When you start something like this, a business or maybe you have a baby, or you go back to school or whatever, people caution you. “It’s hard,” they say. “It’s so hard.” And you wave your hand and go “yeah, yeah, I know it’s hard,” and you think you do… but you really don’t. No book, no website, nothing can really bring that reality home like just doing it can.

I know that it’s just started. There is so much more ahead. So many challenges and hurdles to leap. So many pretty things to make and so much to learn!

garnet and pearl drops with tourmaline

I can’t wait.

I’m so glad I took the leap. So grateful for the support and faith that’s made the leap possible. You know what’s exciting? I am meeting so many women who are taking a similar leap, who are out there living their creative dreams. Every day I am given the opportunity to share information, pass along websites or helpful tools, and every day that shiny little purpose that I hold so dear to my heart – to enable people to say YES to living creatively and do what they want to do – is fulfilled a little bit more. I’m so grateful for that too.

I wanted to say a little thank you, here on the blog, for all the support and goodness that y’all have offered through this process.

To that end, I am giving away a piece of original mandala art of a sort of inspirational bent. Neocolors, pitt marker, and gel pen on schmancy watercolor paper (I could tell you what kind but honestly y’all, I am down with the most miserable head cold and the studio is a good 20 feet away and I just… I have floppy dinosaur arms, okay? It’s schmancy and French and papery, take my word for it) ready to be matted and framed.

mandala for giveaway

I am also giving away this gorgeous pair of garnet and pearl earrings, on handmade sterling earwires.

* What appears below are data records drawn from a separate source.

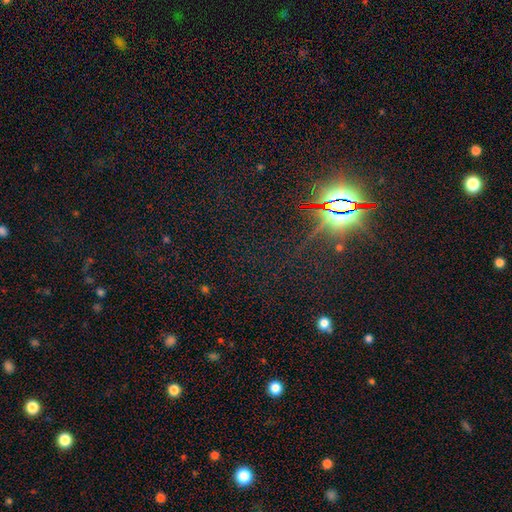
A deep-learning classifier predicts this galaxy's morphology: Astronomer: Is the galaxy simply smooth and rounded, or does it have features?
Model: star or artifact — 83%.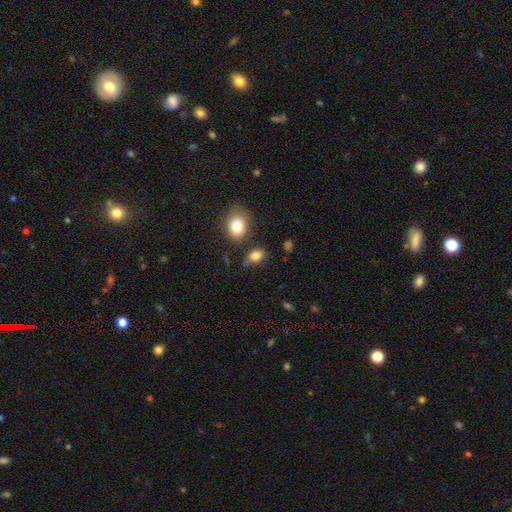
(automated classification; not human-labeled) Smooth or featured? smooth (83%)
How rounded? in between (73%)
Merging? none (60%)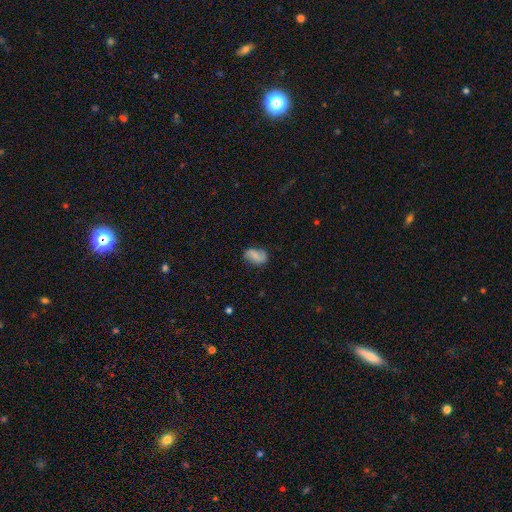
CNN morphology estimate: type=smooth (50%); merging=none (72%).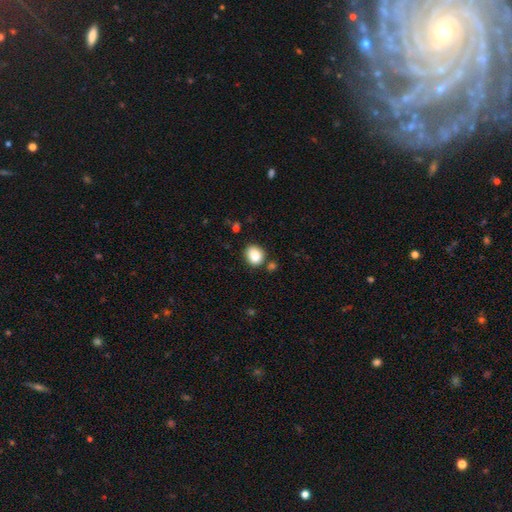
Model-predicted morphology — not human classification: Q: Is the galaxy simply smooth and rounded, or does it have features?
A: smooth — 86%.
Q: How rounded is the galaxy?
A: round — 60%.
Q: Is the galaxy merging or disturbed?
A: none — 80%.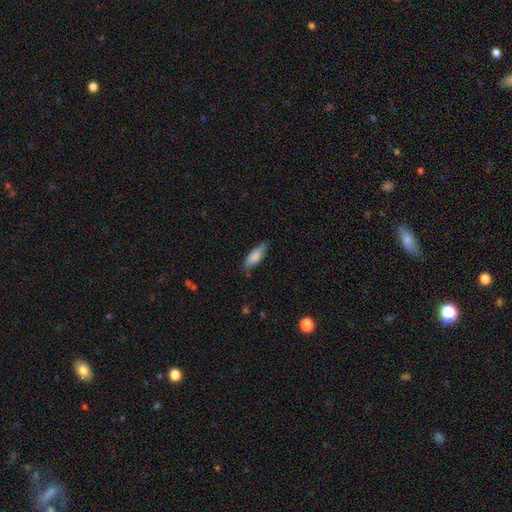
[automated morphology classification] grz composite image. It shows a smooth galaxy with no disk features (83%) that is in between round and cigar-shaped (63%). Merging: none (76%).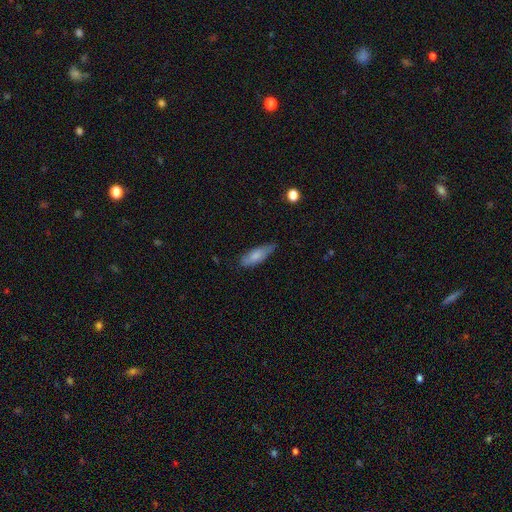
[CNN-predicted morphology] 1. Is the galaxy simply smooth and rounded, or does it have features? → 78% smooth, 16% featured or disk, 6% star or artifact.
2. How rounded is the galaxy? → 65% in between, 33% cigar-shaped, 2% round.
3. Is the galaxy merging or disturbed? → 57% none, 35% minor disturbance, 6% major disturbance, 2% merger.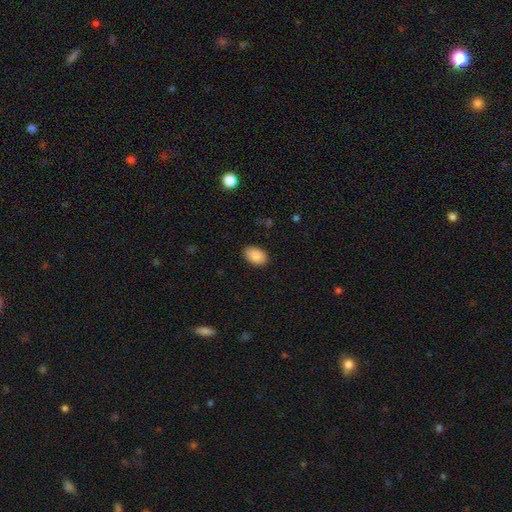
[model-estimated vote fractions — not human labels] Smooth or featured: smooth — 88% (star or artifact — 7%)
How rounded: in between — 88% (round — 11%)
Merging: none — 87% (minor disturbance — 10%)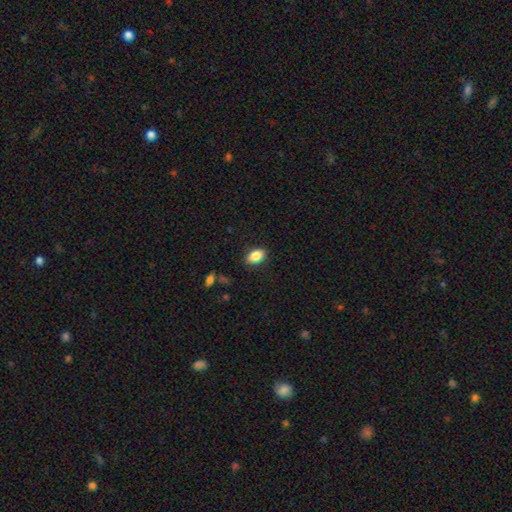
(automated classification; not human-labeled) Smooth or featured? Predicted: smooth (p=0.85). How rounded? Predicted: in between (p=0.87). Merging? Predicted: none (p=0.86).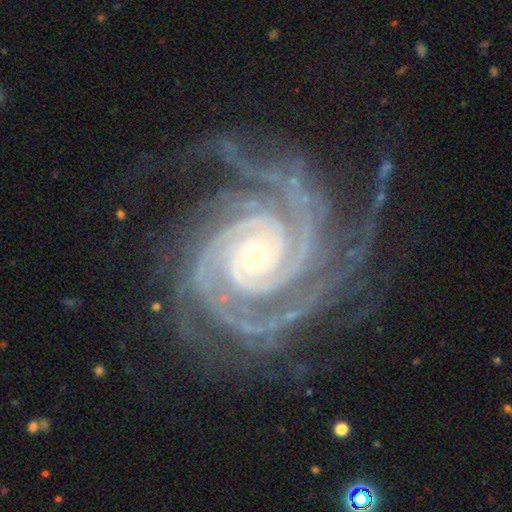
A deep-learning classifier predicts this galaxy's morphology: Smooth or featured: featured or disk — 93% (star or artifact — 5%)
Edge-on disk: no — 98% (yes — 2%)
Bar: no — 71% (weak — 16%)
Spiral arms: yes — 99% (no — 1%)
Spiral winding: tight — 80% (medium — 18%)
Spiral arm count: 3 — 25% (4 — 23%)
Bulge size: small — 74% (moderate — 22%)
Merging: none — 69% (minor disturbance — 18%)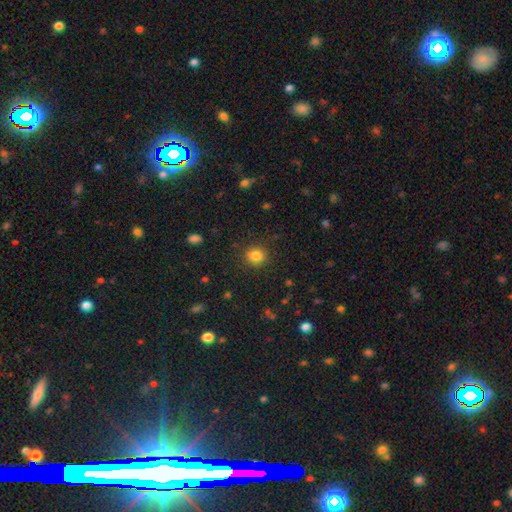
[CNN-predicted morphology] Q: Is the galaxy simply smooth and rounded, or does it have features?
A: smooth — 83%.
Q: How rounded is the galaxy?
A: round — 83%.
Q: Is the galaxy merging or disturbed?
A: none — 87%.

garnet teardrops and pearls

You know you want them…

Two lucky winners, two heartfelt thank yous.

mandala and earrings - giveaway

YOU: leave me a comment on this post, and tell me about a brave and mighty, big damn courageous leap you have taken. Could be lately, in the past, whenever. Inspire us with tales of your awesomeness, shine your light out a little bit for everyone to marvel at. Because you are, you know. Truly marvelous!

I: select the winners randomly and announce them on March 1!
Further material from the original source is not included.